Consultant Physician, Medway NHS Foundation Trust
Dr Sanjay Suman was appointed as Consultant Physician in Elderly Care at Medway NHS Foundation Trust in 2007 after completing higher specialist training in Geriatrics and General Medicine: Cambridge Deanery, East Anglia. He is currently the clinical lead for the Elderly Care Department.
He has been active in developing services in the community (falls and syncope clinic, care home support team) as well as the hospital (Acute Frailty Pathway). His special interests include falls and syncope in the elderly, polypharmacy reduction and education. He has also developed a number of local clinical management guidelines including falls, delirium and constipation management for older patients.

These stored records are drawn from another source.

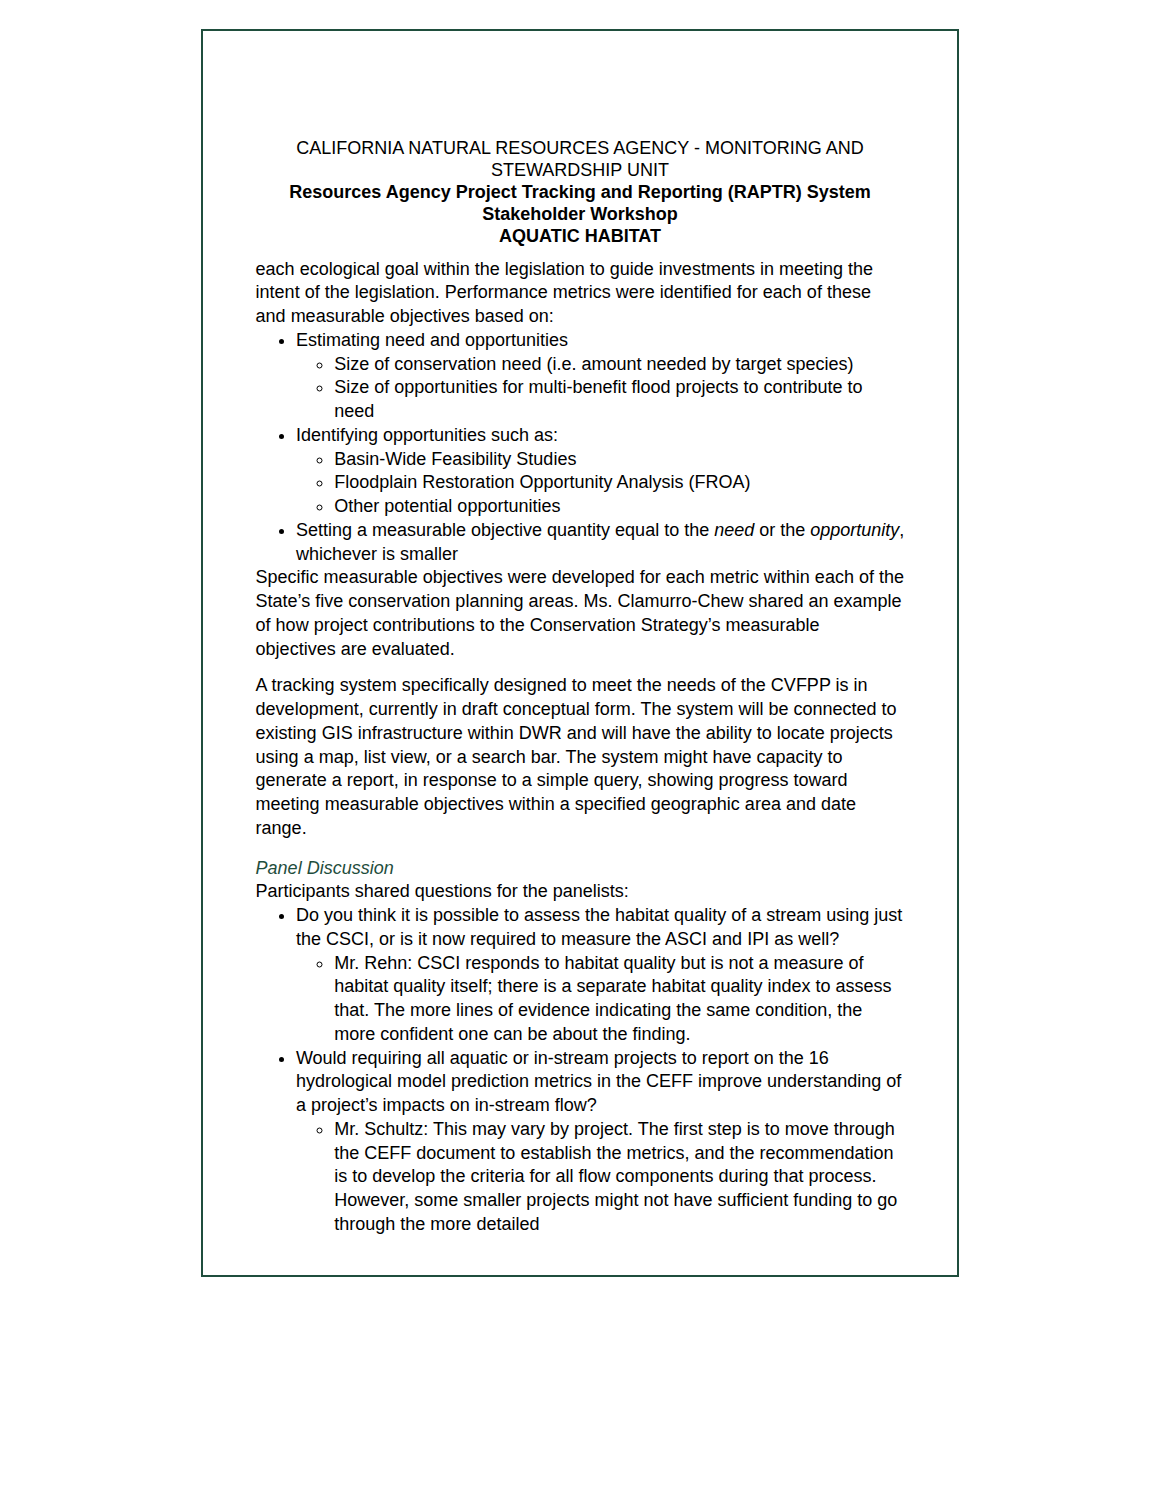SACRAMENTO STATE
College of Continuing Education
CALIFORNIA NATURAL RESOURCES AGENCY - MONITORING AND STEWARDSHIP UNIT
Resources Agency Project Tracking and Reporting (RAPTR) System
Stakeholder Workshop
AQUATIC HABITAT
each ecological goal within the legislation to guide investments in meeting the intent of the legislation. Performance metrics were identified for each of these and measurable objectives based on:
Estimating need and opportunities
Size of conservation need (i.e. amount needed by target species)
Size of opportunities for multi-benefit flood projects to contribute to need
Identifying opportunities such as:
Basin-Wide Feasibility Studies
Floodplain Restoration Opportunity Analysis (FROA)
Other potential opportunities
Setting a measurable objective quantity equal to the need or the opportunity, whichever is smaller
Specific measurable objectives were developed for each metric within each of the State’s five conservation planning areas. Ms. Clamurro-Chew shared an example of how project contributions to the Conservation Strategy’s measurable objectives are evaluated.
A tracking system specifically designed to meet the needs of the CVFPP is in development, currently in draft conceptual form. The system will be connected to existing GIS infrastructure within DWR and will have the ability to locate projects using a map, list view, or a search bar. The system might have capacity to generate a report, in response to a simple query, showing progress toward meeting measurable objectives within a specified geographic area and date range.
Panel Discussion
Participants shared questions for the panelists:
Do you think it is possible to assess the habitat quality of a stream using just the CSCI, or is it now required to measure the ASCI and IPI as well?
Mr. Rehn: CSCI responds to habitat quality but is not a measure of habitat quality itself; there is a separate habitat quality index to assess that. The more lines of evidence indicating the same condition, the more confident one can be about the finding.
Would requiring all aquatic or in-stream projects to report on the 16 hydrological model prediction metrics in the CEFF improve understanding of a project’s impacts on in-stream flow?
Mr. Schultz: This may vary by project. The first step is to move through the CEFF document to establish the metrics, and the recommendation is to develop the criteria for all flow components during that process. However, some smaller projects might not have sufficient funding to go through the more detailed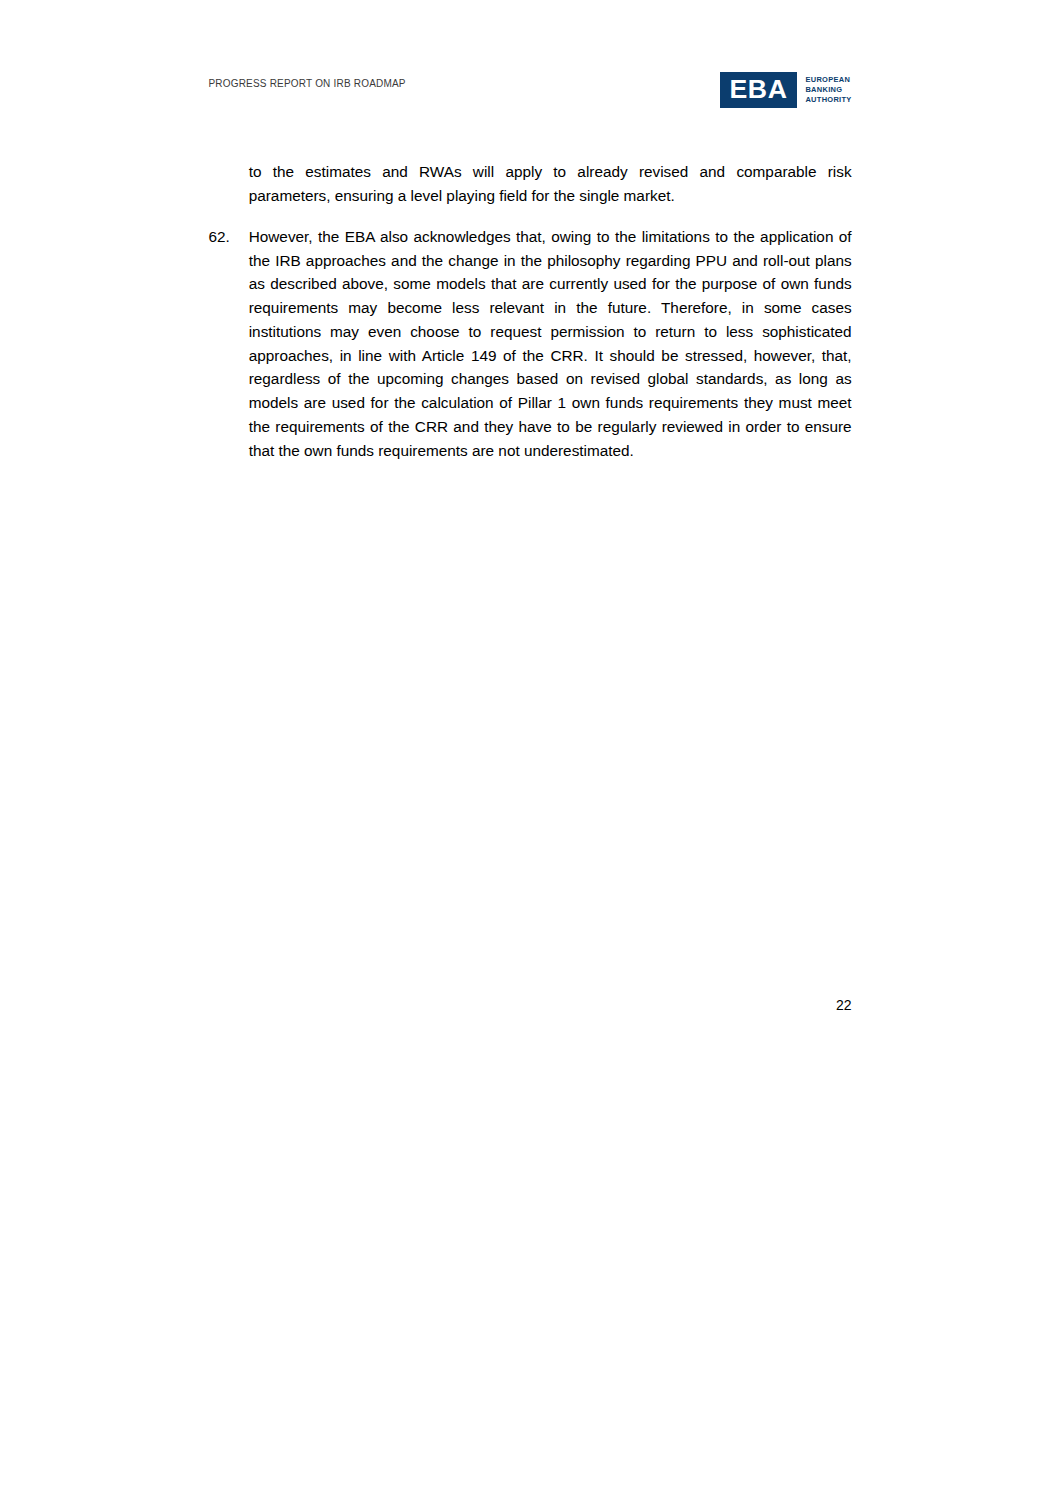Progress report on IRB roadmap
EBA
European
Banking
Authority
to the estimates and RWAs will apply to already revised and comparable risk parameters, ensuring a level playing field for the single market.
However, the EBA also acknowledges that, owing to the limitations to the application of the IRB approaches and the change in the philosophy regarding PPU and roll-out plans as described above, some models that are currently used for the purpose of own funds requirements may become less relevant in the future. Therefore, in some cases institutions may even choose to request permission to return to less sophisticated approaches, in line with Article 149 of the CRR. It should be stressed, however, that, regardless of the upcoming changes based on revised global standards, as long as models are used for the calculation of Pillar 1 own funds requirements they must meet the requirements of the CRR and they have to be regularly reviewed in order to ensure that the own funds requirements are not underestimated.
22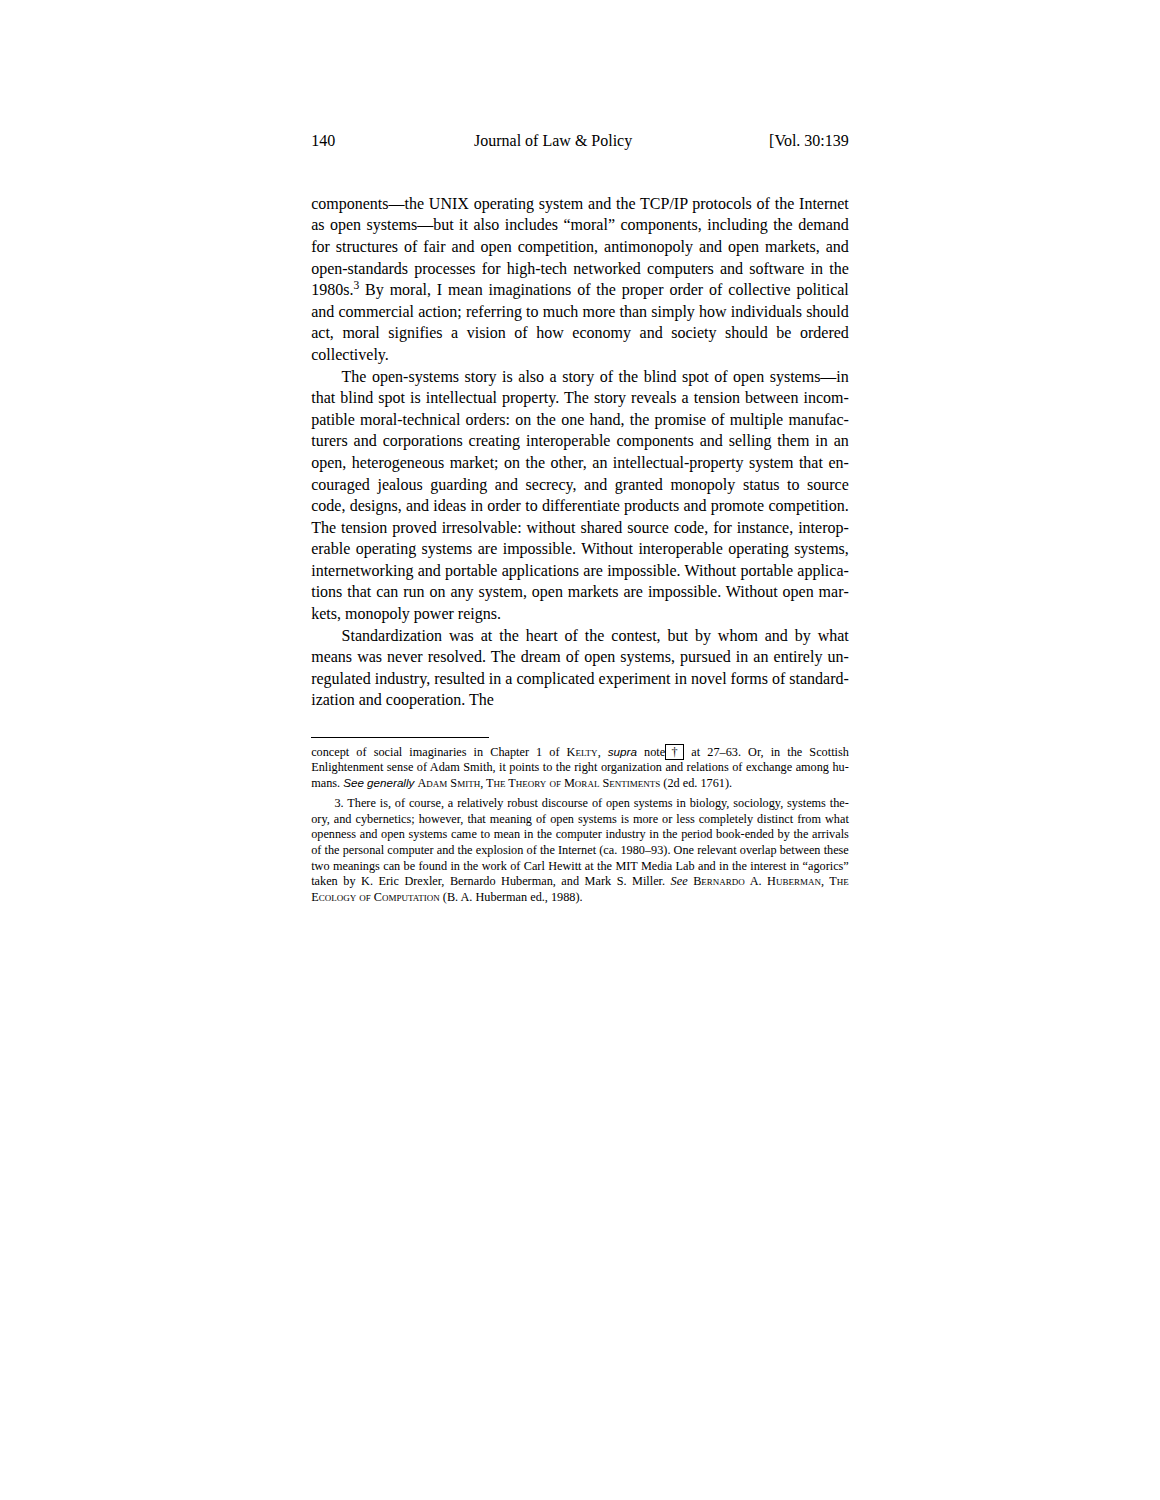140 Journal of Law & Policy [Vol. 30:139
components—the UNIX operating system and the TCP/IP protocols of the Internet as open systems—but it also includes “moral” components, including the demand for structures of fair and open competition, antimonopoly and open markets, and open-standards processes for high-tech networked computers and software in the 1980s.3 By moral, I mean imaginations of the proper order of collective political and commercial action; referring to much more than simply how individuals should act, moral signifies a vision of how economy and society should be ordered collectively.
The open-systems story is also a story of the blind spot of open systems—in that blind spot is intellectual property. The story reveals a tension between incompatible moral-technical orders: on the one hand, the promise of multiple manufacturers and corporations creating interoperable components and selling them in an open, heterogeneous market; on the other, an intellectual-property system that encouraged jealous guarding and secrecy, and granted monopoly status to source code, designs, and ideas in order to differentiate products and promote competition. The tension proved irresolvable: without shared source code, for instance, interoperable operating systems are impossible. Without interoperable operating systems, internetworking and portable applications are impossible. Without portable applications that can run on any system, open markets are impossible. Without open markets, monopoly power reigns.
Standardization was at the heart of the contest, but by whom and by what means was never resolved. The dream of open systems, pursued in an entirely unregulated industry, resulted in a complicated experiment in novel forms of standardization and cooperation. The
concept of social imaginaries in Chapter 1 of Kelty, supra note† at 27–63. Or, in the Scottish Enlightenment sense of Adam Smith, it points to the right organization and relations of exchange among humans. See generally Adam Smith, The Theory of Moral Sentiments (2d ed. 1761).
3. There is, of course, a relatively robust discourse of open systems in biology, sociology, systems theory, and cybernetics; however, that meaning of open systems is more or less completely distinct from what openness and open systems came to mean in the computer industry in the period book-ended by the arrivals of the personal computer and the explosion of the Internet (ca. 1980–93). One relevant overlap between these two meanings can be found in the work of Carl Hewitt at the MIT Media Lab and in the interest in “agorics” taken by K. Eric Drexler, Bernardo Huberman, and Mark S. Miller. See Bernardo A. Huberman, The Ecology of Computation (B. A. Huberman ed., 1988).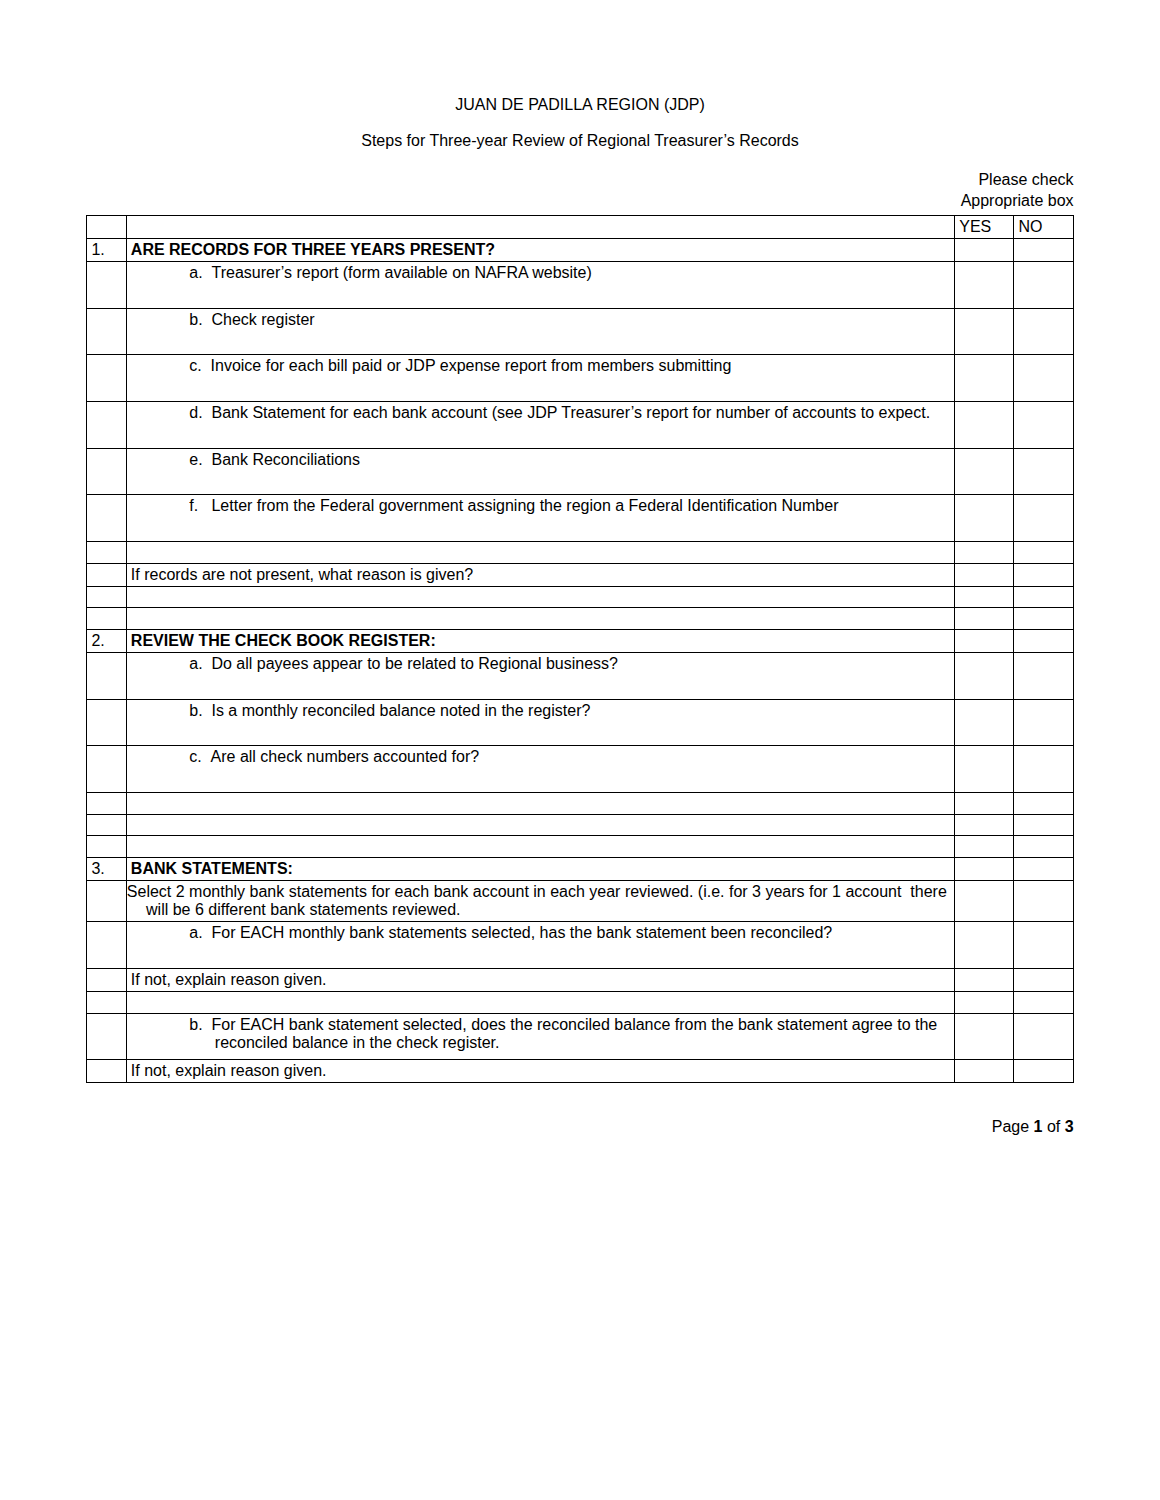JUAN DE PADILLA REGION (JDP)
Steps for Three-year Review of Regional Treasurer’s Records
Please check
Appropriate box
| | | YES | NO |
| 1. | ARE RECORDS FOR THREE YEARS PRESENT? | | |
| | a. Treasurer’s report (form available on NAFRA website) | | |
| | b. Check register | | |
| | c. Invoice for each bill paid or JDP expense report from members submitting | | |
| | d. Bank Statement for each bank account (see JDP Treasurer’s report for number of accounts to expect. | | |
| | e. Bank Reconciliations | | |
| | f. Letter from the Federal government assigning the region a Federal Identification Number | | |
| | If records are not present, what reason is given? | | |
| 2. | REVIEW THE CHECK BOOK REGISTER: | | |
| | a. Do all payees appear to be related to Regional business? | | |
| | b. Is a monthly reconciled balance noted in the register? | | |
| | c. Are all check numbers accounted for? | | |
| 3. | BANK STATEMENTS: | | |
| | Select 2 monthly bank statements for each bank account in each year reviewed. (i.e. for 3 years for 1 account there will be 6 different bank statements reviewed. | | |
| | a. For EACH monthly bank statements selected, has the bank statement been reconciled? | | |
| | If not, explain reason given. | | |
| | b. For EACH bank statement selected, does the reconciled balance from the bank statement agree to the reconciled balance in the check register. | | |
| | If not, explain reason given. | | |
Page 1 of 3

He has been a guest speaker at a number of regional and national educational events.
Professor Cameron Swift
Session: Falls prevention in the frail patient
Emeritus Professor and Consultant Physician, King’s College London and Committee Member Falls Prevention Quality Standard, NICE
Cameron Swift is a physician, geriatrician and clinical pharmacologist, Emeritus Professor of Health Care of the Elderly at King’s College School of Medicine, London, and former President of the British Geriatrics Society (BGS). He served on the NICE Clinical Guideline Development Group (GDG) for Falls Prevention (CG24/161; 2004/2013), and has been Chairman of the NICE GDG, & subsequent Quality Standard Topic Expert Group for Hip Fracture (CG124, QS86) (2011, 2012). He remains involved as an expert member in current updates of NICE guidance (2014) and Quality Standards (2016-17) on both topics.
Previously he kick-started the BGS Special Interest Group on Falls & Bone Health, and as Physician to the DOH External Reference Group for the former England National Service Framework for Older People, he chaired the Working Party for Standard 6 (Falls & Fractures). As a clinical pharmacologist he served for 6 years on the UK Committee on Safety of Medicines and then for 5 more on the Medicines Commission (now both subsumed into the Commission on Human Medicines). The related commitment to a transparent evidence hierarchy as the basis for progress and investment remains a preoccupation.